En un temps record une quantité de soldats sans précédent fute prêt à partir au front. La Guerre Éonique débuta.
Les affrontements entre Mortels et Immortels durèrent près de 400 ans. Les premiers pouvant compter sur la fécondité de leurs peuples pour fournir de nouveaux soldats. Les seconds s’appuyant sur leurs incroyables pouvoirs pour tenir la distance.
D’abord mise en échec, la Mortalité déploya des trésors d’ingéniosité – et parfois d’horreur – pour se doter de pouvoirs capables de rivaliser avec ceux des Dragons, des Élémentaires et de tous leurs serviteurs.
La Guerre Éonique fut, et demeure, la plus longue guerre de l’histoire. Elle connut des phases de calme mais aussi de terribles boucheries. Les quatre derniers siècles de combats furent les plus meurtriers.
Au pinacle de la guerre, décidé à détruire la cité d’Aelgonshar, le dragon Seimaru coordonna une attaque brutale des siens contre le continent de Daefora.
Des semaines durant des combats d’une sauvagerie sans commune mesure eurent lieux au coeur même du domaine de la Mortalité.

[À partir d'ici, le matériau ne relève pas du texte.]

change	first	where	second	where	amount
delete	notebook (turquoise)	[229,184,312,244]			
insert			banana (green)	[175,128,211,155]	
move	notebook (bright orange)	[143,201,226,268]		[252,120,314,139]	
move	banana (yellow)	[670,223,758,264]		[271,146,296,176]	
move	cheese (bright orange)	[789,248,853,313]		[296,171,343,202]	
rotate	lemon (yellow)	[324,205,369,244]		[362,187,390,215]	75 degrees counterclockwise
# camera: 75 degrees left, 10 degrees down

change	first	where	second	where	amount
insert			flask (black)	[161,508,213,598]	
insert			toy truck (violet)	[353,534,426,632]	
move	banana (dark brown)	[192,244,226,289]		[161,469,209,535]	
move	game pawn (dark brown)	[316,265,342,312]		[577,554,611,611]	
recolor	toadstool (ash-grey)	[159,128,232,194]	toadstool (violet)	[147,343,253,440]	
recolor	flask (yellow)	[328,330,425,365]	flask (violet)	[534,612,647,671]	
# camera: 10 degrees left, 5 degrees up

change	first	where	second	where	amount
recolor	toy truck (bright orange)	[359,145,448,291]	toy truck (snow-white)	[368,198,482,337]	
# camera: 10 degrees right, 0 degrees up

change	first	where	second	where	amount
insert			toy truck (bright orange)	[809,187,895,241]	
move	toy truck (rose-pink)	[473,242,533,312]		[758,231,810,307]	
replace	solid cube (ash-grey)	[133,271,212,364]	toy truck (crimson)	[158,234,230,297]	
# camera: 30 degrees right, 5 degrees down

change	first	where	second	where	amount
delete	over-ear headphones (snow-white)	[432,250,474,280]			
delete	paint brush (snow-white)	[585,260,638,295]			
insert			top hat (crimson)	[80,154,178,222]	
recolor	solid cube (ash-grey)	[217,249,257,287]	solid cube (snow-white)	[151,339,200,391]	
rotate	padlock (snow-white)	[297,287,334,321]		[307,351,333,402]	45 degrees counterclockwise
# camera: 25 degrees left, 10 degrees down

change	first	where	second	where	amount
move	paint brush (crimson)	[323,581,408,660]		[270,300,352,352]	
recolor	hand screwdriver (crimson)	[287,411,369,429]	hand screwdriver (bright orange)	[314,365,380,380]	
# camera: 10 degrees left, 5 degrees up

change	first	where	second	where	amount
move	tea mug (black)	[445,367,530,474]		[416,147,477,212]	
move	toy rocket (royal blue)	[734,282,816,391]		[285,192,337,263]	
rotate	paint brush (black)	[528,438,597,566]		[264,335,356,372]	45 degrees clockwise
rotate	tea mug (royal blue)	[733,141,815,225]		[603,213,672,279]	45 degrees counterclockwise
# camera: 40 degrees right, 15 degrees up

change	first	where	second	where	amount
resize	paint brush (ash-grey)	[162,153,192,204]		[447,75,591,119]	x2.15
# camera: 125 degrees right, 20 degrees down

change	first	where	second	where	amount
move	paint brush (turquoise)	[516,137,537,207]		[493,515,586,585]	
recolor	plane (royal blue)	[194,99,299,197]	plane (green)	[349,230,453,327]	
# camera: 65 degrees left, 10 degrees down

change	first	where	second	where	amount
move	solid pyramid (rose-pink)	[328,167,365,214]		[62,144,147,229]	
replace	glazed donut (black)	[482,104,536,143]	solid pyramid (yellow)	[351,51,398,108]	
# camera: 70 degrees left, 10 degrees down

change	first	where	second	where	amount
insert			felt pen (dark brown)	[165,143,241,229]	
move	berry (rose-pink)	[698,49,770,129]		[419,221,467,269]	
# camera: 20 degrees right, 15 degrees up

La bataille d’Aelgonshar fut titanesque mais nul récit ne peut en faire description car alors que les déferlantes magiques s’affrontaient, le continent s’effondra sur lui-même, torturé par les émanations qui le déchirait.
Daefora se fractura, éclata et fut engloutit sous les flots. Les radiations éthérées dissloquèrent Mortels comme Immortels présents à sa surface. Les pertes ne sauraient être comptées.
L’implosion de Daefora fut vécue comme un véritable traumatisme par la Mortalité qui prit conscience de l’état calamiteux de ses royaumes. Certains continents, dévastés si ce n’est abandonnés, étaient à jamais tombés dans une déliquescence certaine.
La Guerre Éonique connut une accalmie et c’est à cet instant précis que les Douzes apparurent. A l’apparence de mortels, ils parcoururent les terres et cités désolées, s’en allant aider les miséreux, parler aux nobles et tempérer les Immortels.
Au fil de leur périple, ils fondèrent la Guilde des Aventuriers, une organisation vouée à apporter la stabilité de part leur monde. Ils formèrent une toute nouvelle génération destinée à leur succéder. En l’espace d’un siècle, les Douzes désamorçèrent bien des conflits si bien que l’on cru la Guerre Éonique définitivement achevée.
Hélas, nul accord n’avait été trouvé et dans les deux camps, des prêcheurs de chaos annonçaient la reprise des hostilités. Dans les décombres d’Anathem, cette folie signerait la fin de la vie telle qu’elle existait depuis l’Âge des Arbres. La diplomatie ayant trouvée ses limites avec les plus récalcitrants, les Douzes décidèrent de rentrer physiquement au coeur du conflit.
Les dernières années de la Guerre Éonique furent ainsi le théâtre d’une purge. On sait que du roi le plus orgueilleux au Dragon le plus revanchard, tous furent abattus ou pacifiés.
Une poignée d’années plus tard, il devint évident que plus aucun conflit n’éclaterait. Les Immortels avaient été majoritairement contenus ou assassinés, et les nations belliqueuses détruites.
Au sortir des carnages, le Conseil des Six pris ses responsabilités en tant que dernière organisation de pouvoir neutre sur Anathem.